Your instructions -
Reproduce exactly the span of lines that opens with the line containing "2) water bottle <box>809,0,1022,289</box>" and closes with the last line of the entries below.

Material provided -
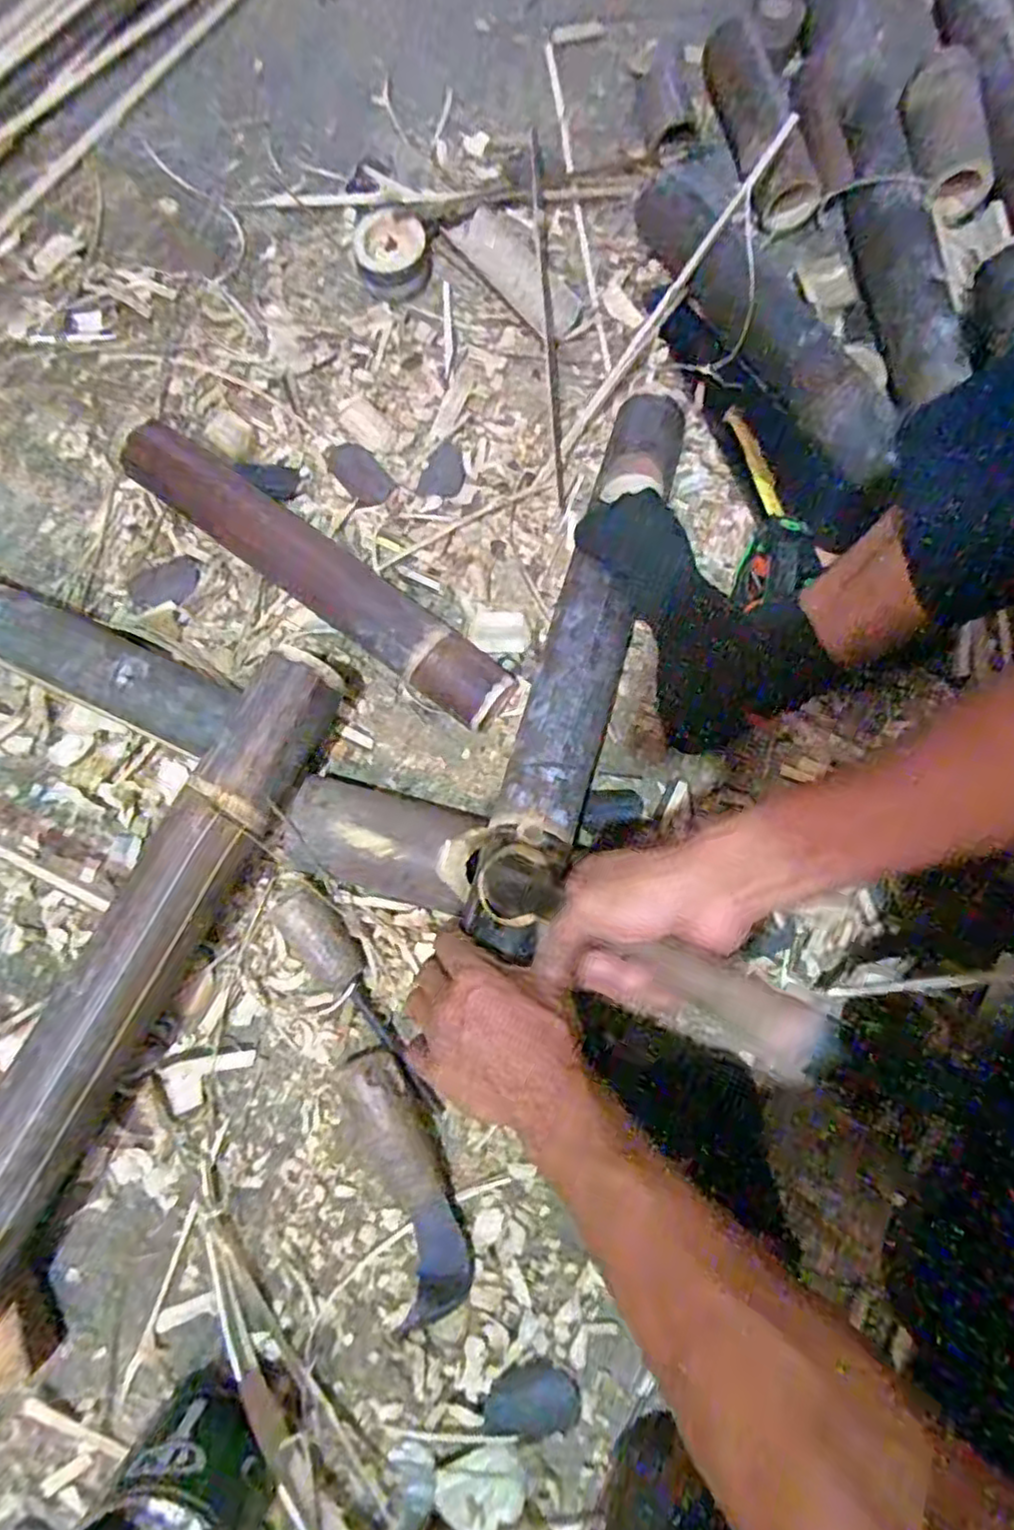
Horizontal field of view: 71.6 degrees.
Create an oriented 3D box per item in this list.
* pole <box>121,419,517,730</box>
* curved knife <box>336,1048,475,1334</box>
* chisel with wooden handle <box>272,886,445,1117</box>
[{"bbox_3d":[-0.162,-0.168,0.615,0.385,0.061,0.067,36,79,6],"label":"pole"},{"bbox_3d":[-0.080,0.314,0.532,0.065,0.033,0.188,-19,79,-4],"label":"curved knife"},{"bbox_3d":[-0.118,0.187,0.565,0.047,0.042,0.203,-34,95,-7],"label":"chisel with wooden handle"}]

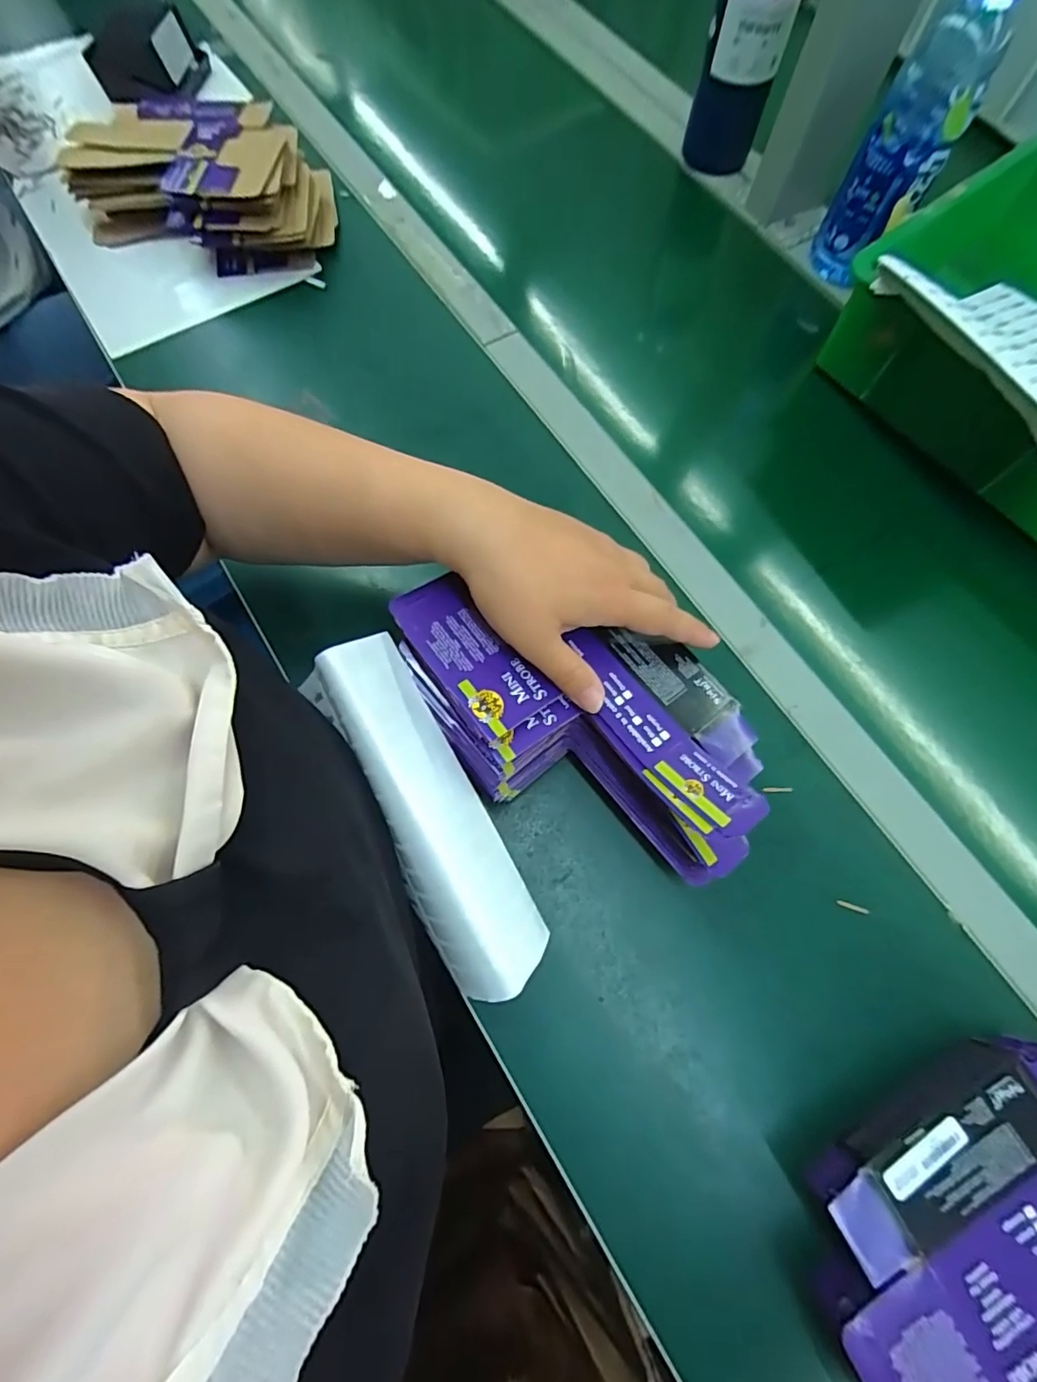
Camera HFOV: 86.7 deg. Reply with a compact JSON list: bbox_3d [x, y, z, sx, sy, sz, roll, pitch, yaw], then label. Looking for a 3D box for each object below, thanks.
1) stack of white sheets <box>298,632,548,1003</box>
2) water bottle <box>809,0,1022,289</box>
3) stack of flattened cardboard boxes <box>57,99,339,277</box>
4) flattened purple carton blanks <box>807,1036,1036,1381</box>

Answer box -
2) water bottle <box>809,0,1022,289</box>
3) stack of flattened cardboard boxes <box>57,99,339,277</box>
4) flattened purple carton blanks <box>807,1036,1036,1381</box>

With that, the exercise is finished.